Williamson is currently being held on suspicion of committing First-Degree Murder. Turner is being held on suspicion of committing First-Degree Burglary and Third-Degree Assault.
A third suspect at the scene, 35-year-old Antonio Antiwon Johnson, was apprehended and is currently being held on suspicion of committing Accessory to First-Degree Murder.
According to the arrest affidavits, witnesses at the scene, including Santibanez’s girlfriend and mother who were both staying in room 16 with Santibanez, a dispute over the potential sale of a PlayStation 4 video game console and a subsequent verbal altercation led to the shooting.

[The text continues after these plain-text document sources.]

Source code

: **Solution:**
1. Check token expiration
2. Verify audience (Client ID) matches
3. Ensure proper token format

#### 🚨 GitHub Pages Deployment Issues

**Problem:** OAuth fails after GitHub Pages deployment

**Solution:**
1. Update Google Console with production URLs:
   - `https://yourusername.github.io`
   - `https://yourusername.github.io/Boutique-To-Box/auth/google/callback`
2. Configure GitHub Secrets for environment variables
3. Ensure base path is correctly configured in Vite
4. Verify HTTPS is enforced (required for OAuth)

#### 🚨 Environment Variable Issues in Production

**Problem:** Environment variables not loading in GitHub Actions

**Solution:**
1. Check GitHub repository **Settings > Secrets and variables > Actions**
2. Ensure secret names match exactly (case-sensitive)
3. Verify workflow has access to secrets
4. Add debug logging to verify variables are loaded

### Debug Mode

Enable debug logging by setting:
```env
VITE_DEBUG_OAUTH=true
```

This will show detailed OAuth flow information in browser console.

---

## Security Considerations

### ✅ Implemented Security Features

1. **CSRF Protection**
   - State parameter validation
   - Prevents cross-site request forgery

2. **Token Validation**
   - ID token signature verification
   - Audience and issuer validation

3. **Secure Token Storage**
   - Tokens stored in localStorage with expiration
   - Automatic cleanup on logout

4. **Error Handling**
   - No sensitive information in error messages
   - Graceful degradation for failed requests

While this isn’t the first homicide to occur at a West Colfax motel, details aside from the actual killing, contained in the arrest affidavits, confirm a disturbing lack of adherence by the motel of procedures commonly performed when someone rents a motel room. A passage in the arrest affidavit for Johnson suggests unregistered guests were being permitted to stay in rooms and that motel employees were doing personal favors for those guests without even knowing their names.
“Motel management verified a black male with blonde dreadlocks known only as ‘Flaco’ was living and frequenting room 24 at the Trail’s End Motel over the past few days,” the affidavit read. “Manager Misty Martin indicated that Flaco was not on the registration to 24 but she knows he’d been staying at this room for the past several days. Furthermore, Misty indicated that she has watched Flaco’s dog previously.”
The affidavits also suggest requirements to register vehicles of guests through license plate numbers are being ignored as well.
But perhaps the most unsettling element of this case is its brazen nature, taking place within feet of a busy metropolitan road at noon on a weekday.
Santibanez’s sister, Ambrosia Gomez, said he had been living with her and her sister on and off for the last few years, but recent troubles in his personal life made it necessary for him to move out.
Since then, she said, he and his girlfriend had been living in Colfax motels. The day after the killing, Gomez went to the Trail’s End to retrieve her brother’s belongings. She said she was in disbelief that this type of crime could be committed at mid-day on such a busy street.
“When I went over there the next day, there were so many people walking around — there were people everywhere,” she said. “They (the suspects) were comfortable enough to go from their room, past the motel office to do it — my mom said they already had the gun in their hand.”
Gomez said that her mother was struck with the gun, and by the time she picked herself up off the ground and got up the stairs to her son’s room, it was already too late to prevent the shooting.
A hotel licensing ordinance that can be found in chapter 5.56 of the Lakewood Municipal Code was passed in 2019 in an attempt to crack down on crime and disproportionately high rates of service calls that were straining city resources.